Lewis’s research looks at the role that digital technologies play in visual journalism. In particular he is focused on the ways that these technologies shape the work of the picture editors who select news imagery, and through this shaping, how these technologies might also subtly shape the type of media representations that are possible. At the root of this is a concern with the ‘world making’ power of photography, and the role it plays not solely as an illustration of the news, but as something which fundamentally shapes our understanding of news events.
Lewis studied history at the University of Warwick, worked for the World Health Organisation, and in the media, and then studied documentary photography at the University of the Arts London, where he is now Senior Lecturer in Photojournalism and Documentary Photography.
His documentary practice examines different forms of power in contemporary society, from workings of opaque technological systems, to the archival power to reshape history and memory.

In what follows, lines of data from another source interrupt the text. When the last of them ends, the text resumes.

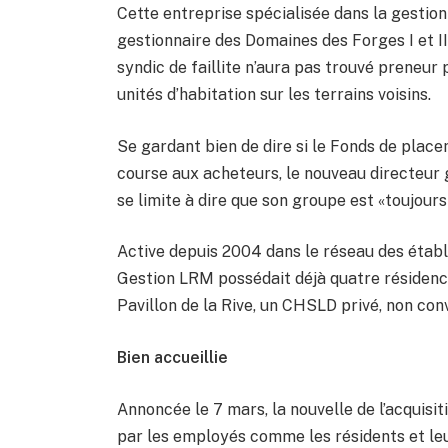
Cette entreprise spécialisée dans la gestio
gestionnaire des Domaines des Forges I et III
syndic de faillite n’aura pas trouvé preneu
unités d’habitation sur les terrains voisins.
Se gardant bien de dire si le Fonds de place
course aux acheteurs, le nouveau directeur 
se limite à dire que son groupe est «toujours
Active depuis 2004 dans le réseau des étab
Gestion LRM possédait déjà quatre résidence
Pavillon de la Rive, un CHSLD privé, non conve
Bien accueillie
Annoncée le 7 mars, la nouvelle de l’acquisit
par les employés comme les résidents et le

Lewis’s projects have received numerous accolades and commendations, and his books and prints are held in private and institutional collections including the Tate group, The Museum of London, The Victoria & Albert Museum, the Bodleian Library, and the Library of Congress. He also has written extensively on the practice and ethics of photojournalism and documentary photography for a range of specialist and non-specialist publications, including Frieze, Wired, Dezeen, Vice, World Press Photo Witness, The Art Newspaper, The British Journal of Photography, and Hyperallergic.